[Dataset items]

*-*-*

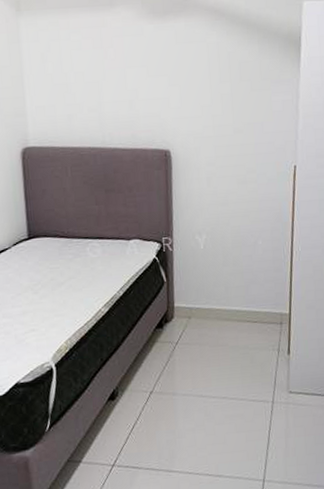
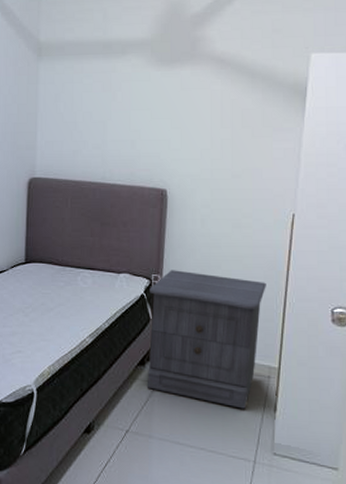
nightstand: none [161,231,274,356] -> present [148,270,266,409]

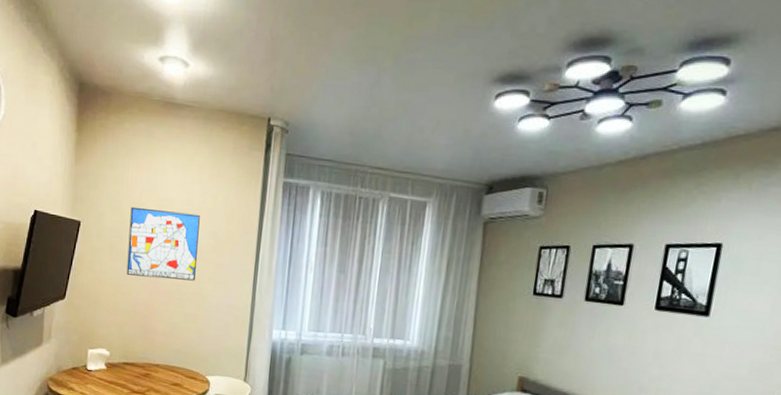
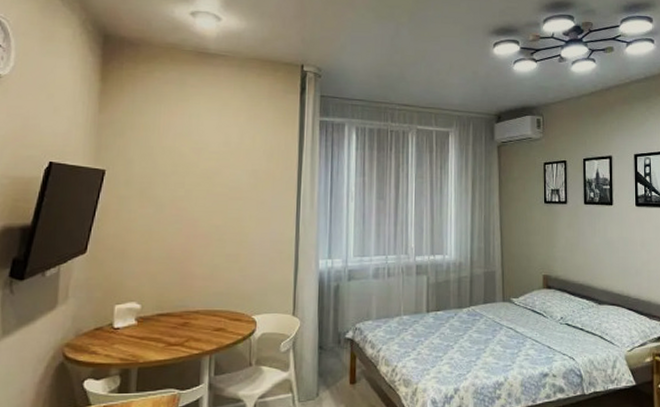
wall art: present [126,206,200,281] -> none [159,151,238,221]

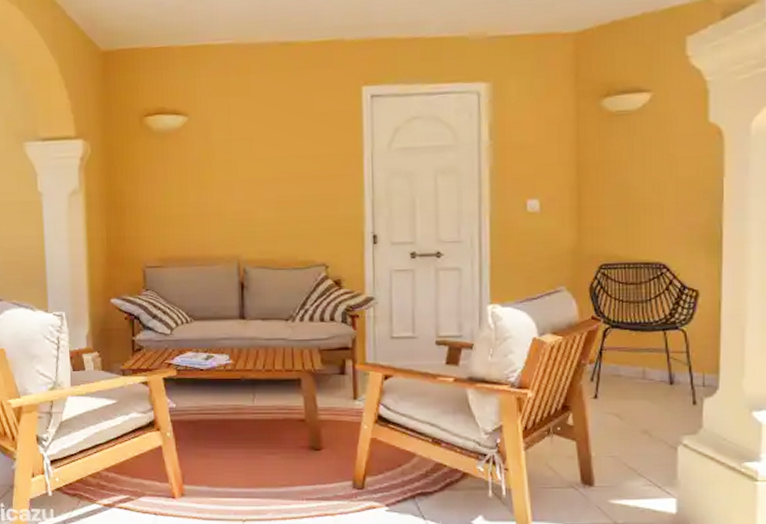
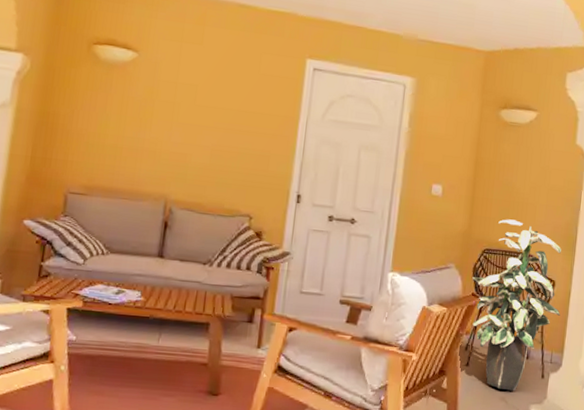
indoor plant: none [590,225,710,422] -> present [472,219,561,391]

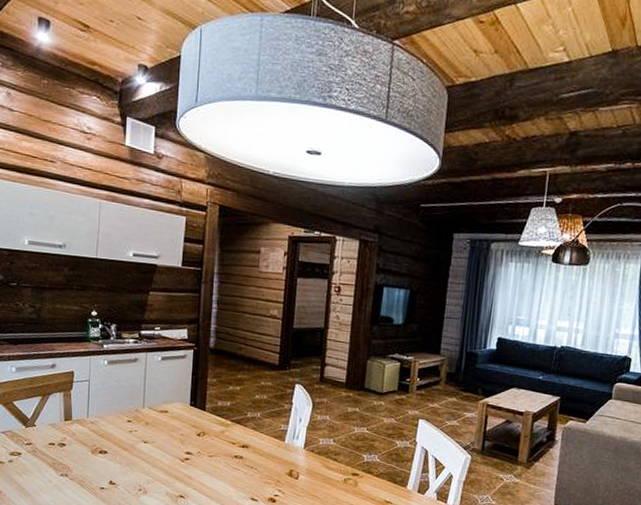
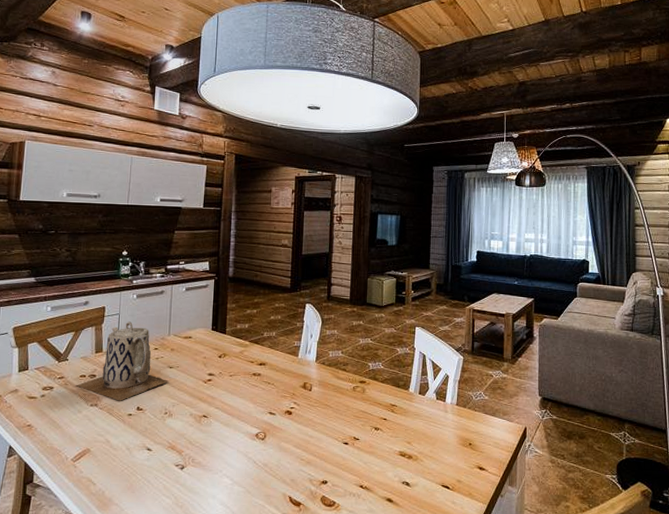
teapot: none [46,389,144,474] -> present [77,321,169,401]

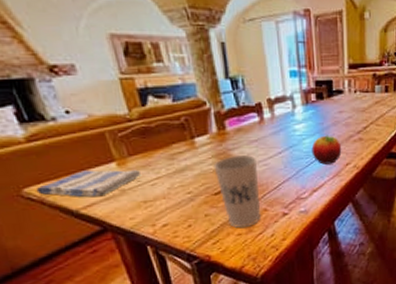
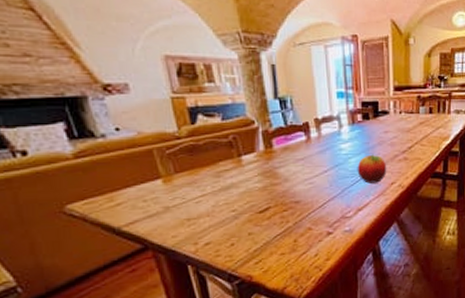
dish towel: present [36,169,140,198] -> none [79,186,185,215]
cup: present [214,155,262,228] -> none [259,174,306,248]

*-*-*

PROBLEM REQUIREMENTS: What you write must match, line for line, the lines from the one with "wall art: present" through the last line of the data above, minus the pictures.

COMPLETED TASK:
wall art: present [126,206,200,281] -> none [159,151,238,221]

indoor plant: none [590,225,710,422] -> present [472,219,561,391]

teapot: none [46,389,144,474] -> present [77,321,169,401]

dish towel: present [36,169,140,198] -> none [79,186,185,215]
cup: present [214,155,262,228] -> none [259,174,306,248]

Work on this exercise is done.